16.2.16

Gregor Samsa en Vietnam


Dibujo: Antonio Santos

La primera vez que leí a Kafka en serio iba en un barco de la Armada Española, el Castilla, un buque de mando anfibio que estuvo en Vietnam. Lo hacía en cubierta, procurando que no se me volase el libro. A veces me quedaba en una especie de cantina en el olor a metal quemaba la nariz. Durante dos semanas de maniobras marítimas (seguro que era otro el nombre) no tuve mejor compañía que ese libro de cuentos de Kafka. Estaba en la litera que me hicieron ocupar. Debió olvidarlo el inquilino anterior, un soldado de reemplazo superior seguramente. Hoy he visto en una de esas páginas que uno pilla al azar, sin que haya nada en particular que busque en ellas, una fotografía del buque y no he podido evitar pensar en Kafka, en esos días de navegación aburrida, en la que no desempeñé oficio alguno, salvo el poco estimable de retirar los platos de la mesa de los mandos y arrojar sus restos a una trituradora gigantesca. Entre desayuno, almuerzo y cena, ocupaba un buen par de horas. El resto del tiempo leía y releía a Kafka. No había otra lectura en el barco, no vi biblioteca a la que acceder, ni nadie de quienes iban conmigo subieron a bordo libro alguno. Recuerdo que leía a Kafka y escuchaba en mi walkman Aiwa una cinta TDK con dos discos de Depeche Mode. Es una mezcla extraña, no sé todavía cómo casar todo aquello. No albergo tampoco razones que me inclinen a casar nada. Los recuerdos están ahí, a flote en alguna superficie esponjosa, no del todo dura, a la que no se le hace aprecio hasta que una pequeña ondulación de la superficie las agita y las hace emerger, izarse, ponerse bien a la vista. En una especie de bookcrossing precoz, dejé el libro de cuentos (la portada era roja, no recuerdo la editorial) en la litera que abandoné. Al desembarcar y pisar Málaga, fui a una librería y compré un par de libros de Kafka. Durante esos meses, leía a Borges y leía a Kafka. También el Marca del cuartel en San Fernando y las cartas de los amigos. Empecé a escribir un poco más en serio por aquel entonces.
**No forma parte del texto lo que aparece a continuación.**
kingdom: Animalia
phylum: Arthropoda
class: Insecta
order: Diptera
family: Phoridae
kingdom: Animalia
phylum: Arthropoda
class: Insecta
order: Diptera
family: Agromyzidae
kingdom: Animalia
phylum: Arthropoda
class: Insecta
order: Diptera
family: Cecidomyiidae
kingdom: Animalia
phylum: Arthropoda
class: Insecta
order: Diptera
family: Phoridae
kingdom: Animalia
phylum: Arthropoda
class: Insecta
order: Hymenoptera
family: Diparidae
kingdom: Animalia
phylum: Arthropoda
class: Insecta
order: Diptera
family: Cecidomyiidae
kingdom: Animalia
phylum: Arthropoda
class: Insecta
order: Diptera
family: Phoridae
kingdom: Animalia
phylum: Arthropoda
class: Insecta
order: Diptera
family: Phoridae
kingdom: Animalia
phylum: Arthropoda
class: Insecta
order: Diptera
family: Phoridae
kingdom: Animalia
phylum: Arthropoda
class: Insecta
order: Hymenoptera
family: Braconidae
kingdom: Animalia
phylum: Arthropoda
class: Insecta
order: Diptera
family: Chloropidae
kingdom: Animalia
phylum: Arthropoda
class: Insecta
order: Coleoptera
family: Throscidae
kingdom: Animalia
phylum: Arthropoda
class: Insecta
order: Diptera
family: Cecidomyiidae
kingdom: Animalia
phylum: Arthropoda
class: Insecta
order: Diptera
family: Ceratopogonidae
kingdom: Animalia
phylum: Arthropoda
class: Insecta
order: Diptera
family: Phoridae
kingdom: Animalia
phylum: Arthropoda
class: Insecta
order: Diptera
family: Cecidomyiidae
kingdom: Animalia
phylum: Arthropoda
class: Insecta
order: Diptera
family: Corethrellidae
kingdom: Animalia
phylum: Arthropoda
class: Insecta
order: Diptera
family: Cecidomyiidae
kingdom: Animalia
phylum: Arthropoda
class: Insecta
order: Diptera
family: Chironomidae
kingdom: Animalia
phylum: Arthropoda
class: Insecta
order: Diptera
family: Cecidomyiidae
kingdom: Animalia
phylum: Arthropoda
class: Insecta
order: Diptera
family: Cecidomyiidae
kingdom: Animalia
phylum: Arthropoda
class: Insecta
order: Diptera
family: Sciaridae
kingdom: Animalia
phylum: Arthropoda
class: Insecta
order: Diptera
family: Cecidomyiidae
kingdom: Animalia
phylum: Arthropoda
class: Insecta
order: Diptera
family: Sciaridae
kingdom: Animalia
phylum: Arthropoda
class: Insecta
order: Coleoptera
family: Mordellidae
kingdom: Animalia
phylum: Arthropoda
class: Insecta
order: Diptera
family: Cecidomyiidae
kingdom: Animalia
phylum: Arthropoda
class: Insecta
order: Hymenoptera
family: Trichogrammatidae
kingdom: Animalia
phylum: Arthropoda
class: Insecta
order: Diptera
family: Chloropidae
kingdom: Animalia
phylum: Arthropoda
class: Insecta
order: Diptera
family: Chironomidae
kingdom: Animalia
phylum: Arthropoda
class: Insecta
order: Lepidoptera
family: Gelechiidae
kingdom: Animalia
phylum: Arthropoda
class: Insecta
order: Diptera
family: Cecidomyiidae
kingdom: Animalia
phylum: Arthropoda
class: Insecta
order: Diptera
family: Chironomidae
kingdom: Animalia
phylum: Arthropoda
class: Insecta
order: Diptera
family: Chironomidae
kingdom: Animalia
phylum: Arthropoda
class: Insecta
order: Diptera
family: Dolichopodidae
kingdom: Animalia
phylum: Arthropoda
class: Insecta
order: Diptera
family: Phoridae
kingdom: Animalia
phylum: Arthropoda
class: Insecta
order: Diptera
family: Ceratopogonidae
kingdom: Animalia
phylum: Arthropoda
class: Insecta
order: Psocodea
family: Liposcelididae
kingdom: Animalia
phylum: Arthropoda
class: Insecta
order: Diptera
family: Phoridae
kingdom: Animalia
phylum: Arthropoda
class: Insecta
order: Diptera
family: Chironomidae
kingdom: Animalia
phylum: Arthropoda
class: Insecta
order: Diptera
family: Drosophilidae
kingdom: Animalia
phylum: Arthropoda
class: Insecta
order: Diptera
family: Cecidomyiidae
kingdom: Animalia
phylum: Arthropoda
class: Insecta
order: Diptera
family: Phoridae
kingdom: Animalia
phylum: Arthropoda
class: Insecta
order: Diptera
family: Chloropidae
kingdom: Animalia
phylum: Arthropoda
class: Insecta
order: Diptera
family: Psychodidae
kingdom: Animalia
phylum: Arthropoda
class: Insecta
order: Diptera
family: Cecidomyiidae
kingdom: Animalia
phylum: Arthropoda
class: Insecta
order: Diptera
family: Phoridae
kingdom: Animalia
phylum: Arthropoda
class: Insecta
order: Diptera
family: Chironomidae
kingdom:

Mi amigo Antonio Sánchez y mi amiga Auxy Salido saben de qué hablo. Imagino que, de leer ahora esas cartas, que ellos guardan en un AZ, vería a Kafka. Estaría ahí, mirándome con su cara de incomprendido. Luego he vuelto a él muchas veces, pero nada me ha parecido igual de revelador como descubrir de verdad a Gregor Samsa en la cubierta de un buque de guerra, en la prestación del Servicio Militar.